··· Excerpted passage

Several years ago, I interviewed Scott Weiner, the owner of the world’s largest pizza-box collection. His boxes, which are brand new and grease-free, range from Domino’s boxes shaped like R2-D2 to fancy pizza places’ stern white boxes embellished only with minimalist black text.

My favorite pizza-box motif, though, is the Winking Chef. This piece of clip art has graced millions of pizza boxes over the years: a jolly-looking man in a high chef’s hat, winking, with his hand raised in an “a-ok” gesture. You’ve likely seen a similar man printed on take-out menus, or as a statuette outside restaurants holding a list of specials.

But who first set pen to paper and drew this self-satisfied cook? Weiner dove into researching his origins, noting along the way that the chef, though instantly recognizable, is often modified—sometimes winking, other times only knowingly raising an eyebrow.

······
··· Information given

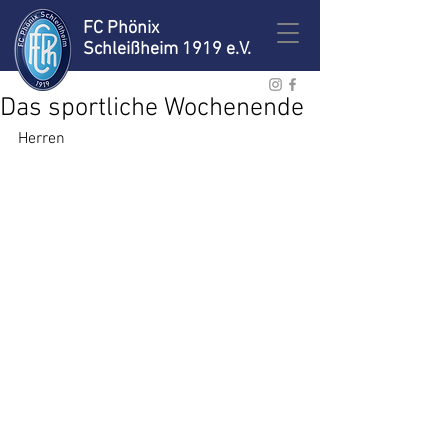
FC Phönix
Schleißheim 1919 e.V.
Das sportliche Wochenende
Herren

······
··· Information given

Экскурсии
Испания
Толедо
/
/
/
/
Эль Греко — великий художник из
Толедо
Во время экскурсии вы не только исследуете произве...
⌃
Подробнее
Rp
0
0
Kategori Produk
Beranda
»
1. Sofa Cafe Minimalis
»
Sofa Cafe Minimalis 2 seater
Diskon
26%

······
··· Information given

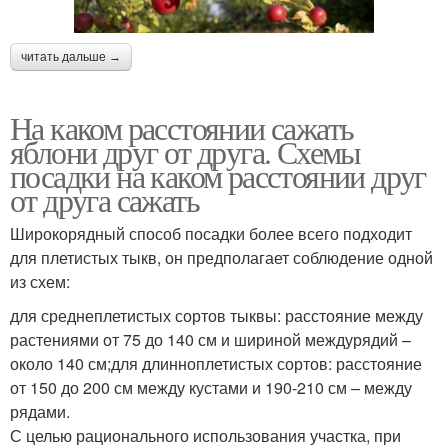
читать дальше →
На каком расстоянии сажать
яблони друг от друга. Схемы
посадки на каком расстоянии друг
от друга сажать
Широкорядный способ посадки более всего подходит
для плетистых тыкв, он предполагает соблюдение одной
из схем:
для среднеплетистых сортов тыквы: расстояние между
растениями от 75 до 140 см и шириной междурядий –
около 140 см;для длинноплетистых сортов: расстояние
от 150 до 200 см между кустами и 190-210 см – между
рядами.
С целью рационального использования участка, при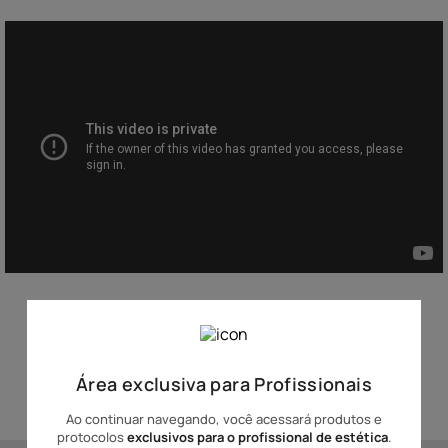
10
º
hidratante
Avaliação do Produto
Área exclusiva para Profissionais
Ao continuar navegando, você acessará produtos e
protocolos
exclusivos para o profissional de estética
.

······

Problem statement:
Substitute "figurine" for "statuette" and write out the pizza-box passage again, everything from "Several years ago, I" down to "raising an eyebrow.". The listing plays no part in what is asked here.

Output for this task:
Several years ago, I interviewed Scott Weiner, the owner of the world’s largest pizza-box collection. His boxes, which are brand new and grease-free, range from Domino’s boxes shaped like R2-D2 to fancy pizza places’ stern white boxes embellished only with minimalist black text.

My favorite pizza-box motif, though, is the Winking Chef. This piece of clip art has graced millions of pizza boxes over the years: a jolly-looking man in a high chef’s hat, winking, with his hand raised in an “a-ok” gesture. You’ve likely seen a similar man printed on take-out menus, or as a figurine outside restaurants holding a list of specials.

But who first set pen to paper and drew this self-satisfied cook? Weiner dove into researching his origins, noting along the way that the chef, though instantly recognizable, is often modified—sometimes winking, other times only knowingly raising an eyebrow.